Allah da onlarla alay ediyor; taşkınlıkları içinde bocalamalarına onlara süre veriyor.

"Allah onlarla alay ediyor":

Ulema Allah’ın onlarla alay etmesi hususunda dokuz görüş beyan etmişlerdir:

Birincisi: Onlar cehennemde iken onlara cennetten bir kapı açar, onlar da oraya koşunca kapatılır, sonra onlara başka bir kapı açılır, yine koşarlar, o da kapatılır. Buna da mü’minler gülerler. Bu İbn Abbâs’tan rivayet edilmiştir.

İkincisi: Kıyamet günü olduğu cehennem ateşi tencerede içyağının dondurulması gibi dondurulur, onlar da üzerinde yürürken birden batarlar. Bu da Hasen Basri'den rivayet edilmiştir.

Üçüncüsü: Onlarla şöyle alay edilir:

"Onlarla mü’minlerin arasına iç kısmında rahmet, dış kısmında azap olan ve kapısı açık bir sur çekildiği zaman onlar karanlıkta kalırlar. Onlara: Geriye dönün, kendinize bir ışık arayın” (Hadid: 13) denir. Bunu da Mukâtil demiştir.

Dördüncüsü: Bundan maksat alaylarının cezasını çekmeleridir. Böyle olmakla beraber istihza kelimesi aynen tekrar edilmiştir, meselâ şu âyetlerde olduğu gibi:

"Kötülüğün cezası misli ile kötülüktür.” (Şura: 40)

"Size kim saldırırsa ona misli ile saldırın.” (Bakara: 194)

Amr b. Kelsum da şöyle demiştir:

Aklınızı başınıza alın, bize karşı kimse cahillik etmesin;

Biz de onunkinden daha çok cahillik ederiz.

Maksat, ona daha ağır ceza veririz, demektir.

Beşincisi: Allah'ın onlarla alay etmesi onların hatalı ve cahil olduklarını söylemesidir. Bunun manası, Allah onların fiillerini yanlış buluyor ve küfürde inat etmelerinden dolayı da onları cahil sayıyor, demek olur.

Altıncısı: Onlarla alay etmek, onları yavaş yavaş helake sürüklemektir.

Yedincisi: Alaylarını onlara tatbik etmek, aldatmak ve hilelerini onlara çevirmektir. Bu görüşleri Muhammed b. Kasım el - Enbari zikretmiştir.

Sekizincisi: Onlarla alay etmek, meselâ birileri ateşin içinde zilletle yanarken ona:

"Azabı tat, hani sen, onurlu ve soylu idin!” (Duhan: 49) denilir. Bunu da şeyhimiz kitabında söylemiştir.

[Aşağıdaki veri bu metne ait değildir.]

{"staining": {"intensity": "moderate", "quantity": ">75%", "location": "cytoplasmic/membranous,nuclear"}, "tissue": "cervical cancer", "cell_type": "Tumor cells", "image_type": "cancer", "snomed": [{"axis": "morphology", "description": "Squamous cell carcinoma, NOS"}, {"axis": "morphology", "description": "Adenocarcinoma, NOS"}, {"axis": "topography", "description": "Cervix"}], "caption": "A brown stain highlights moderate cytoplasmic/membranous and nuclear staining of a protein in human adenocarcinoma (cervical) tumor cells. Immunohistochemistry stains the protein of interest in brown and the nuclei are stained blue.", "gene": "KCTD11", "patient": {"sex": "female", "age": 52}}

Dokuzuncusu: Ahirette dünyada sergiledikleri imanın tersini görünce onlarla alay edilmiş gibi olur.

"Bir süre taşkınlıkları içinde bocalamalarına onlara süre veriyor":

Bunda da dört görüş vardır:

Birincisi: Onlara imkan veriyor, bunu İbn Mes’ûd demiştir.

İkincisi: Onlara zaman tanıyor, bunu da İbn Abbâs demiştir.

Üçüncüsü: Onların süresini uzatıyor, bunu da Mücâhid demiştir.

Dördüncüsü: Onlara mühlet veriyor, bunu da Zeccâc demiştir.

Taşkınlık: Normalin üzerine çıkmaktır, itidalden daha fazla olmaktır. Deniz dalgalandığı zaman, taştı denir. Sel de suyu çoğaldığı zaman taştı denir.

Taşkınlıkları hususunda da iki görüş vardır:

Birincisi: Küfürleridir ki, bu cumhûrun görüşüdür.

İkincisi: Azgınlık ve kibirleridir, bunu da

İbn Kuteybe demiştir.

Bocalamak ise şaşkınlık manasınadır. Bir halk şairi şöyle demiştir:

Uçsuz bucaksız ıssız çöllerde

Kör cahiller bocalarlar.

İbn Kuteybe de:

Tepelerine binerler, etraflı görmezler, demiştir.